Don't give up yet the others here on the Microsoft Support have not chimed in yet either they might have a better solution than I do. I will call them in here.


----------



## akofalvi (Dec 8, 2008)

*Re: Explorer Search finds nothing even after reindexing drive*

Thanks so much for being out there helping. Hope one day I could return.


----------



## akofalvi (Dec 8, 2008)

*Re: Explorer Search finds nothing even after reindexing drive*

Seems to be a dead case but I haven't given up yet! I noticed that poor Windows Search and Indexing services constantly use 80-100% of the disk. The only problem is that they don't work when I want to do a search among my files.

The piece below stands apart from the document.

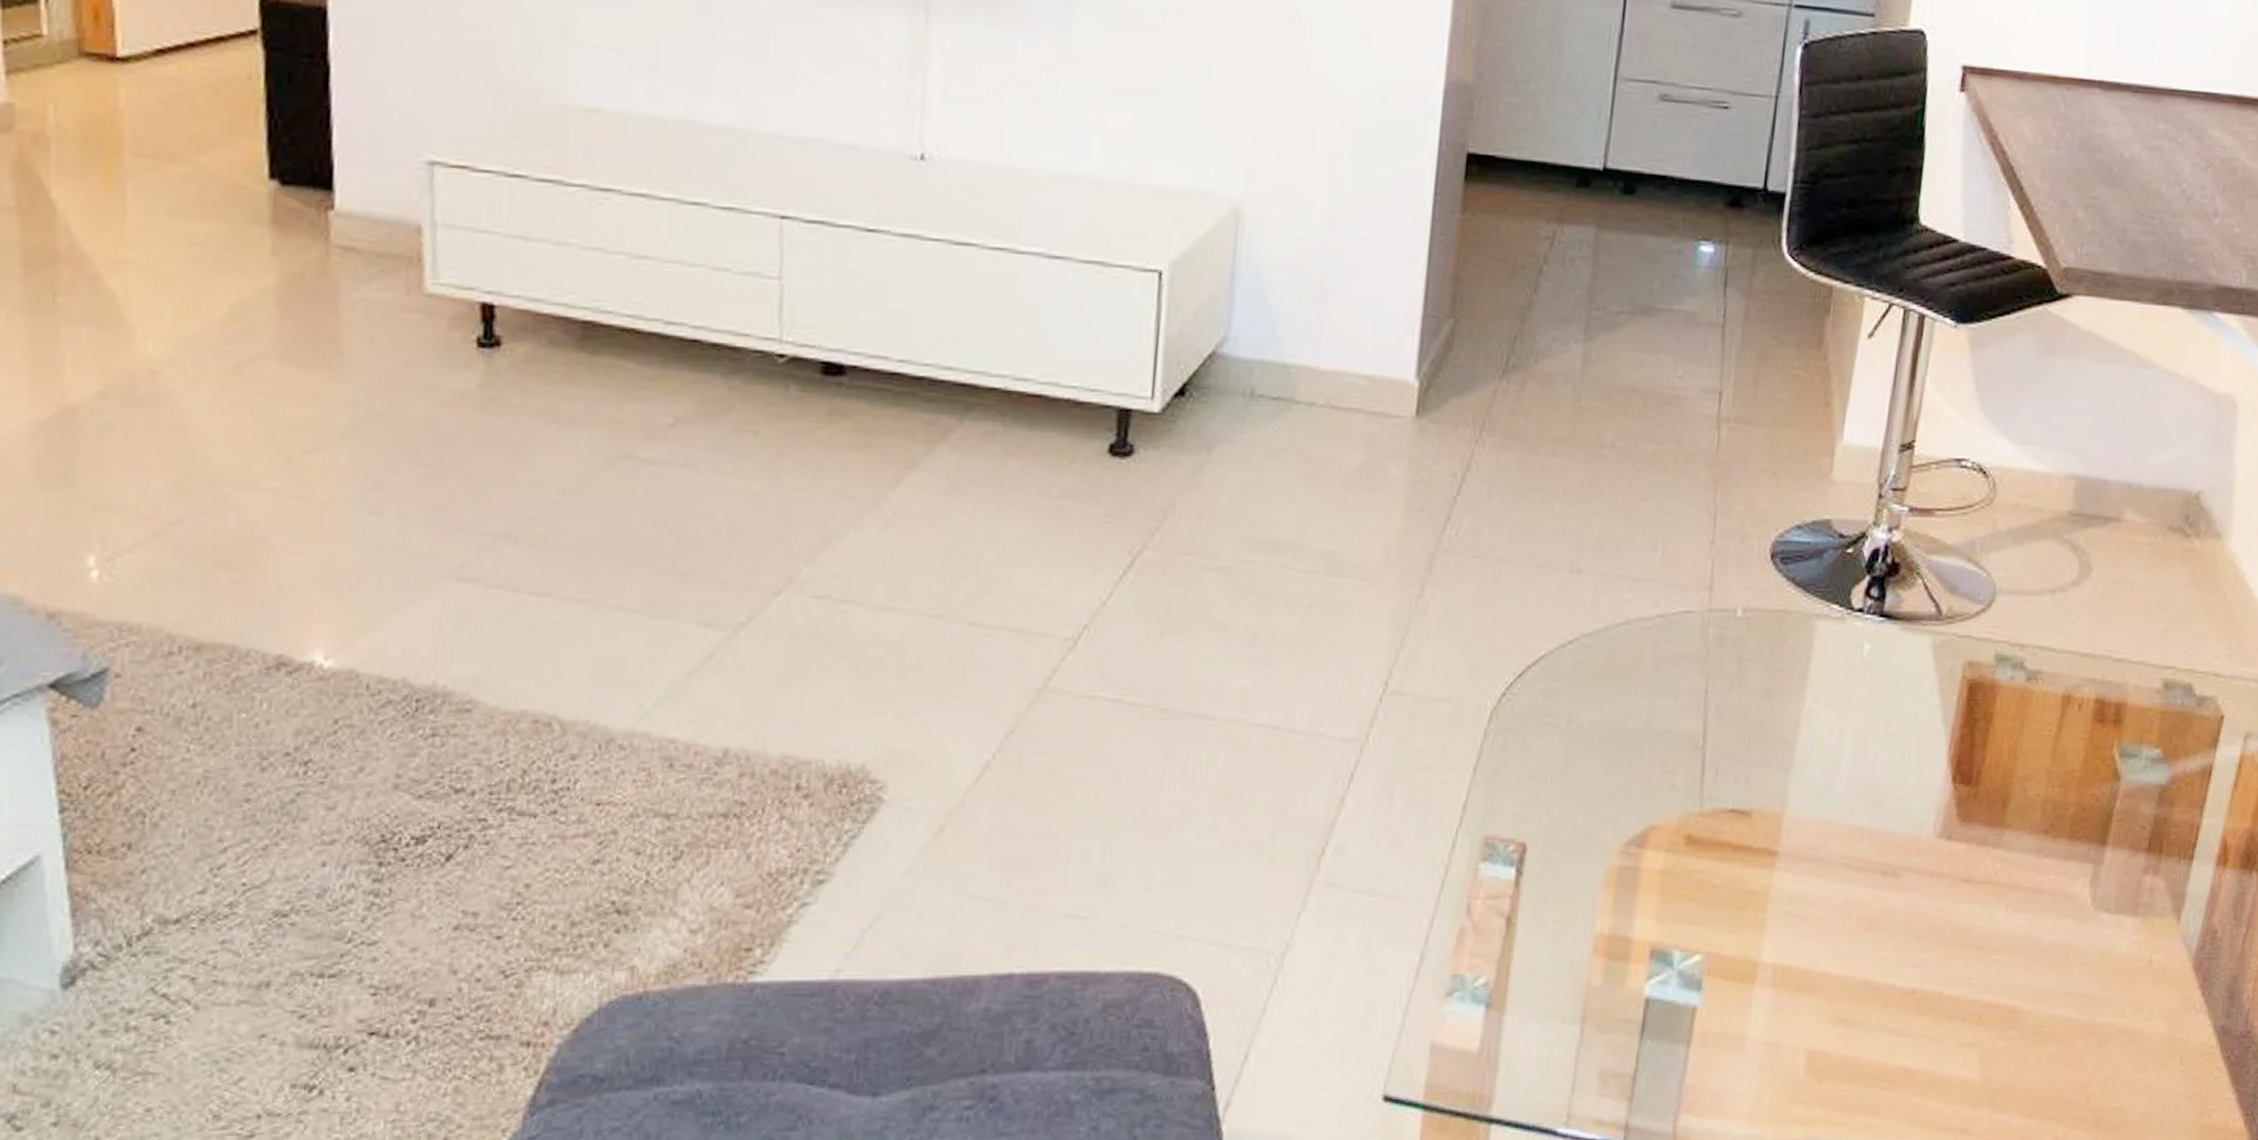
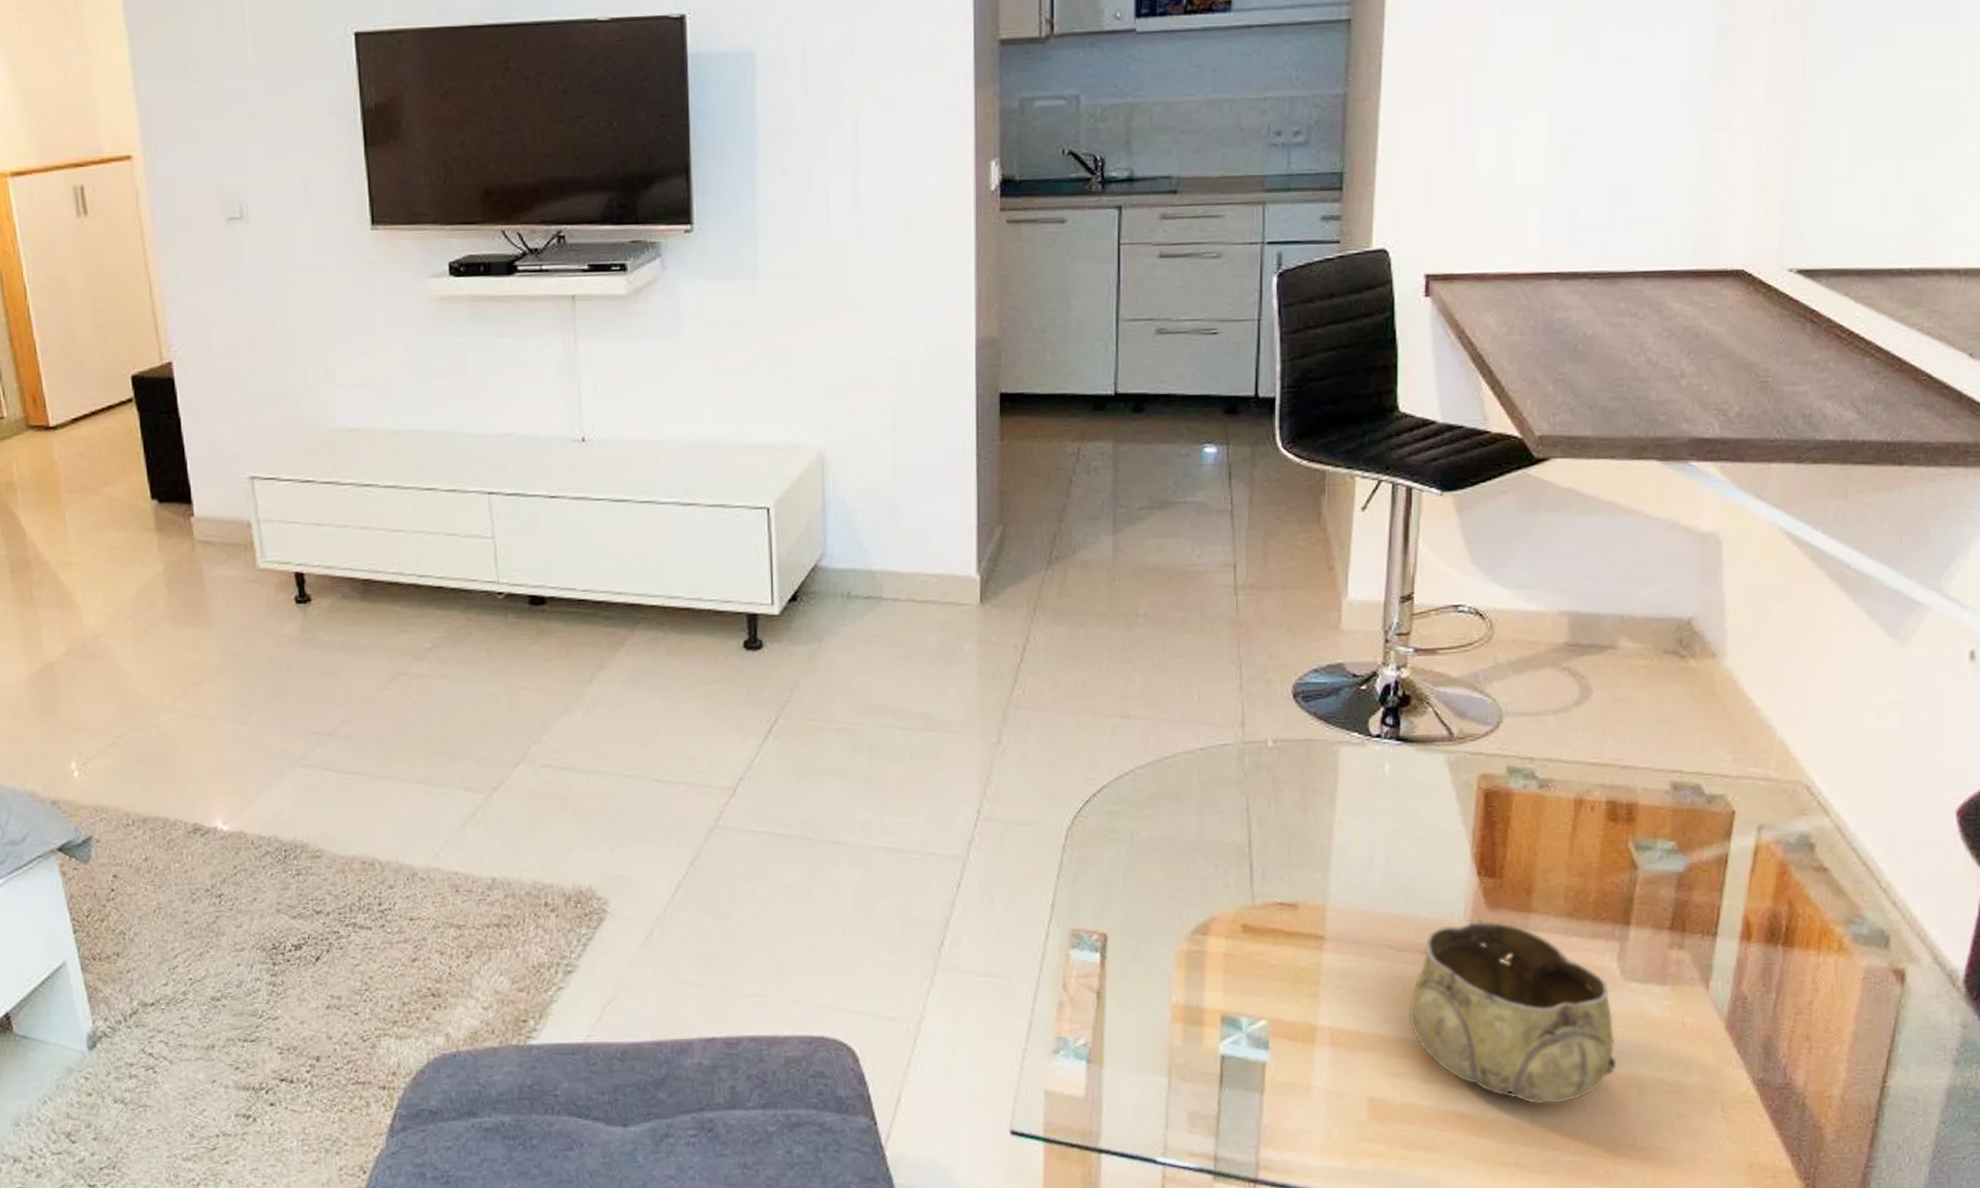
decorative bowl: none [1861,836,2079,1057] -> present [1409,920,1617,1104]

So now I decided to unindex all my drives and stop Windows Search and Indexing services, so that to spare my HDD. It is just sad that there is no way to resolve this, and I have to remember all my files which is inpossible of course...


----------



## spunk.funk (May 13, 2010)

*Re: Explorer Search finds nothing even after reindexing drive*

Try this free 3rd party app Everything Search Engine it is much better the Microsofts.


----------



## akofalvi (Dec 8, 2008)

*Re: Explorer Search finds nothing even after reindexing drive*

Wow! I tried now! It is amazing! How does this work? Why does not Windows have such an inbuilt search software??? Thank you man!


----------



## spunk.funk (May 13, 2010)

*Re: Explorer Search finds nothing even after reindexing drive*

You are Welcome!
As you may or may not know, Microsoft has been slow on the draw including programs that actually _work_ in their OS. So, it's up to 3rd party vendors to take up the slack. 
Please mark this thread Solved in the Thread Tools at the top.


----------